Селена выскочила из прохода до того как я в нем появился, но ожидала меня за пределами круга отчуждения. Я вышел на закатный свет и глубоко вздохнул. Голова моя была ясной, взор чистым, а мысли темными как беззвёздная ночь. Борис сразу сорвался с моего плеча в полет. Пусть летит, мне это не повредит. Я же посмотрел на Селену, что была не на Шутку взволнована и напугана, а затем опустил тело Алекса на землю. Повернулся и коснулся своей Косой каменной кладки. Камень сразу почернел и начал нарастать темными кубиками, закрывая проход в склеп. Десять минут, и гранитная плита черного цвета восстановлена на главном входе.
— Ваш покой никто не побеспокоит. — тихо говорю уже для самого себя. — Я вернусь за вами, хоть через сотню лет.
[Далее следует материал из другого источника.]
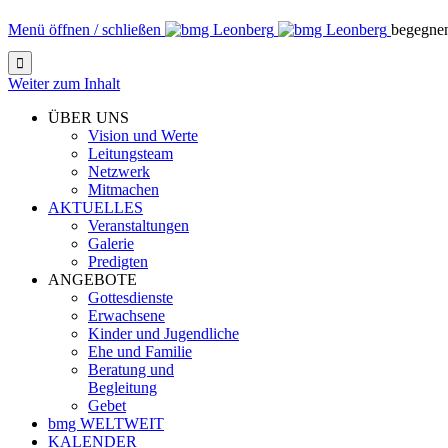
Menü öffnen / schließen
begegne

Weiter zum Inhalt
ÜBER UNS
Vision und Werte
Leitungsteam
Netzwerk
Mitmachen
AKTUELLES
Veranstaltungen
Galerie
Predigten
ANGEBOTE
Gottesdienste
Erwachsene
Kinder und Jugendliche
Ehe und Familie
Beratung und
Begleitung
Gebet
bmg WELTWEIT
KALENDER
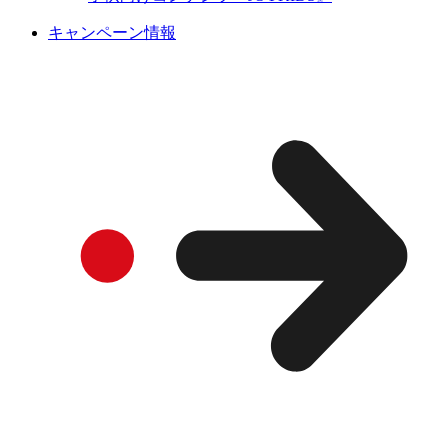
キャンペーン情報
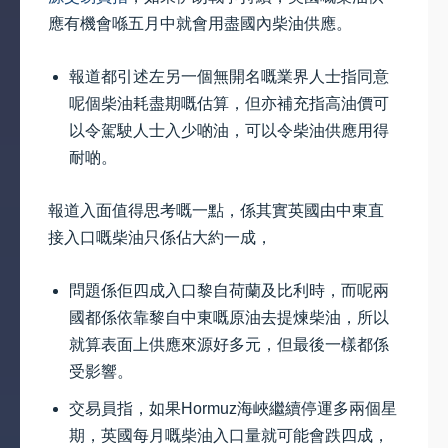
應有機會喺五月中就會用盡國內柴油供應。
報道都引述左另一個無開名嘅業界人士指同意
呢個柴油耗盡期嘅估算，但亦補充指高油價可
以令駕駛人士入少啲油，可以令柴油供應用得
耐啲。
報道入面值得思考嘅一點，係其實英國由中東直
接入口嘅柴油只係佔大約一成，
問題係佢四成入口黎自荷蘭及比利時，而呢兩
國都係依靠黎自中東嘅原油去提煉柴油，所以
就算表面上供應來源好多元，但最後一樣都係
受影響。
交易員指，如果Hormuz海峽繼續停運多兩個星
期，英國每月嘅柴油入口量就可能會跌四成，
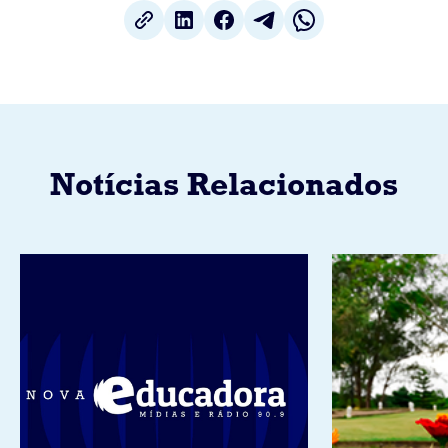
Notícias Relacionados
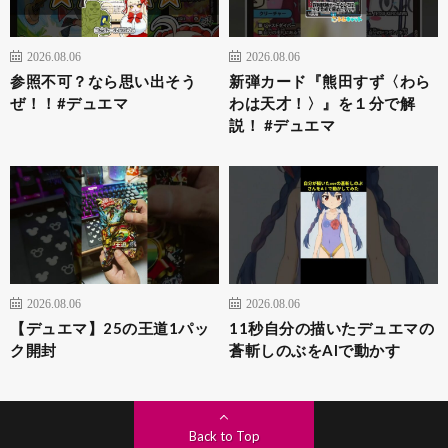
2026.08.06
2026.08.06
参照不可？なら思い出そう
新弾カード『熊田すず〈わら
ぜ！！#デュエマ
わは天才！〉』を１分で解
説！ #デュエマ
2026.08.06
2026.08.06
【デュエマ】25の王道1パッ
11秒自分の描いたデュエマの
ク開封
蒼斬しのぶをAIで動かす
Back to Top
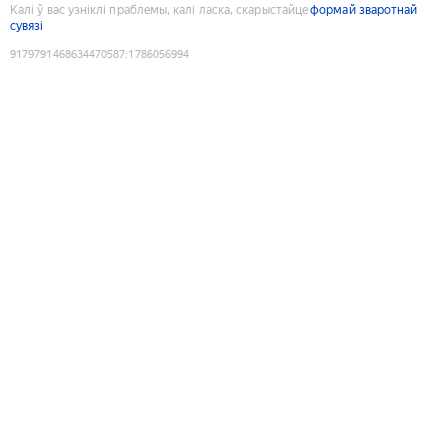
Калі ў вас узніклі праблемы, калі ласка, скарыстайце
формай зваротнай
сувязі
9179791468634470587
:
1786056994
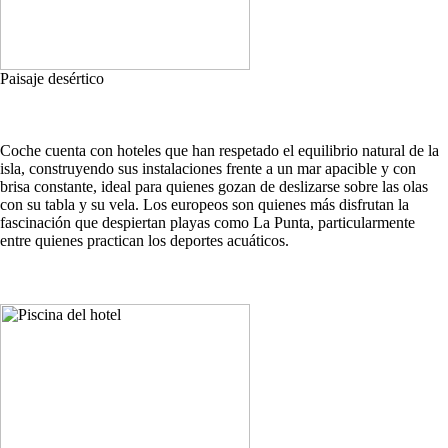
Paisaje desértico
Coche cuenta con hoteles que han respetado el equilibrio natural de la
isla, construyendo sus instalaciones frente a un mar apacible y con
brisa constante, ideal para quienes gozan de deslizarse sobre las olas
con su tabla y su vela. Los europeos son quienes más disfrutan la
fascinación que despiertan playas como La Punta, particularmente
entre quienes practican los deportes acuáticos.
— Кто ты? — тихо и немного виновато спросила меня Селена, что стояла в двух шагах от меня.
— Твой отец. — со сталью в голосе говорю ей я и наклонившись поднимаю Алекса. Одна из его кистей отваливается от рывка и остается на сухой земле. Плевать. Делаю шаг и огибаю замершую дочь.
Я шел по направлению к городу и уже сейчас знал, что буду делать…
Если быть до конца честным, то я никогда не любил монахов. А Рона я любил совсем за другие его качества. Поэтому стоя перед тремя трупами в белых рясах, что висели вверх ногами, я спокойно смотрел, как их кровь заливает сухой труп моего друга и товарища. Жизненный цикл сейчас такой, их никчемные жизни в обмен на одну достойную, полную смеха, балагурства, озорства, желания жить и учиться. За жизнь верного друга и надежного товарища. Я стоял и смотрел, как его сухое тело медленно погружается под линию каменной дорожки и жалел. Я, правда, жалел, что в этой реальности я не сам его встречал, а послал для этого Шута. Мне было жаль его дочь, мне было жаль упущенных с ним лет.